Eye exams 101

Your Comprehensive Eye Exam

Did you know that many common eye diseases have no early signs or symptoms?

Did you know that many common eye diseases have no early signs or symptoms?  This is why your doctor of optometry examines the tissues and structures inside your eye during an exam.  They are looking for eye diseases such as cataracts, glaucoma or macular degeneration, as well as tears in the retina, bleeding and tumours. The exam will take approximately 20 minutes.
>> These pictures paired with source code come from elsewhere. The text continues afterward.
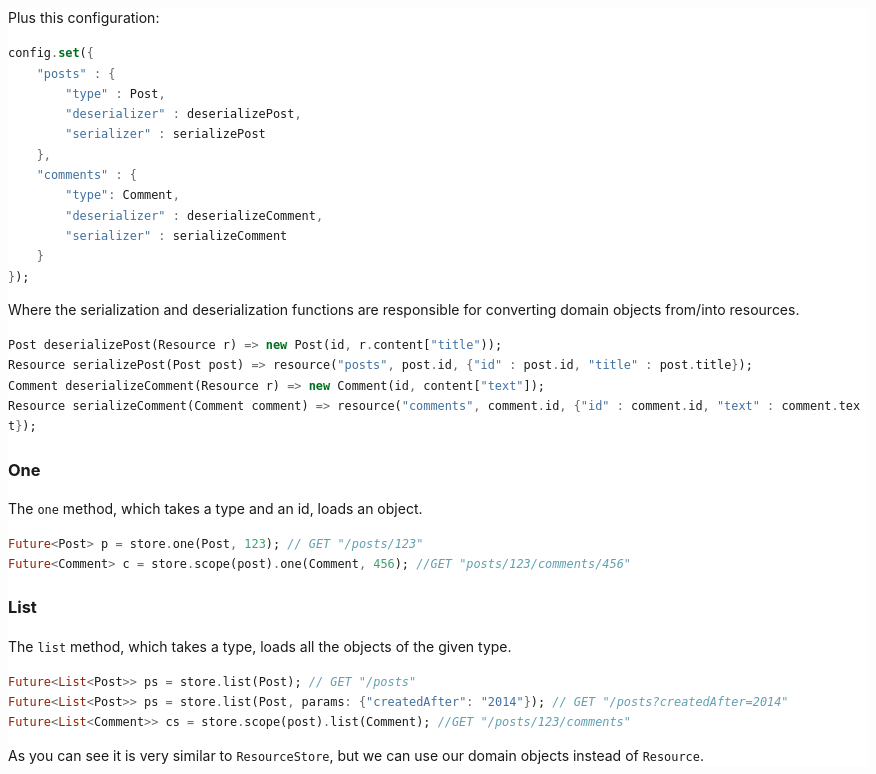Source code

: Plus this configuration:


```dart
config.set({
    "posts" : {
        "type" : Post,
        "deserializer" : deserializePost,
        "serializer" : serializePost
    },
    "comments" : {
        "type": Comment,
        "deserializer" : deserializeComment,
        "serializer" : serializeComment
    }
});
```

Where the serialization and deserialization functions are responsible for converting domain objects from/into resources.

```dart
Post deserializePost(Resource r) => new Post(id, r.content["title"));
Resource serializePost(Post post) => resource("posts", post.id, {"id" : post.id, "title" : post.title});
Comment deserializeComment(Resource r) => new Comment(id, content["text"]);
Resource serializeComment(Comment comment) => resource("comments", comment.id, {"id" : comment.id, "text" : comment.text});
```



### One

The `one` method, which takes a type and an id, loads an object.

```dart
Future<Post> p = store.one(Post, 123); // GET "/posts/123"
Future<Comment> c = store.scope(post).one(Comment, 456); //GET "posts/123/comments/456"
```



### List

The `list` method, which takes a type, loads all the objects of the given type.

```dart
Future<List<Post>> ps = store.list(Post); // GET "/posts"
Future<List<Post>> ps = store.list(Post, params: {"createdAfter": "2014"}); // GET "/posts?createdAfter=2014"
Future<List<Comment>> cs = store.scope(post).list(Comment); //GET "/posts/123/comments"
```

As you can see it is very similar to `ResourceStore`, but we can use our domain objects instead of `Resource`.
The examination steps you can expect include:

  • Case history
    • You may be asked about your general health, medications, your work environment, hobbies, etc. You will also be asked to describe any vision problems you are be experiencing.
  • External eye examination
    • The external area around the eye will be examined to ensure that there are no abnormalities.
  • Internal eye examination
    • Using the slit lamp microscope and an ophthalmoscope, your doctor of optometry will check your eyes for indications of abnormalities. Some problems detected during an internal eye examination may indicate possible disease, such as diabetes or hypertension. If your optometrist sees any of these warning signs, you will be referred to a physician for further examination.
  • Tonometry
    • This measures the fluid pressure in the eye and is an important test in detecting glaucoma.
  • Vision test
    • A number of tests are used to assess your vision.
        • Retinoscopy – your doctor can determine the strength of your eyes using various lenses and the retinoscope. This is done without feedback from the patient and is an invaluable instrument for assessing the vision problems of children and others who may not be able to read an eye chart.
        • Visual acuity – using the familiar wall chart and a hand-held charts, your doctor will assess your ability to see small detail clearly at both near and far distances. You may sit behind a phoropter, an instrument containing a combination of lenses. Lens choices are systematically changed until clear focus is obtained.
        • Eye movement – your doctor will use a number of tests to evaluate how well your eyes align or coordinate when working together and individually.
        • Peripheral vision – your doctor will evaluate how well you see targets that are not directly in front of you.

Other tests may be undertaken to evaluate your ability to change focus, see colour correctly, or perceive depth correctly. Your doctor of optometry will choose those tests required to adequately evaluate YOUR visual system.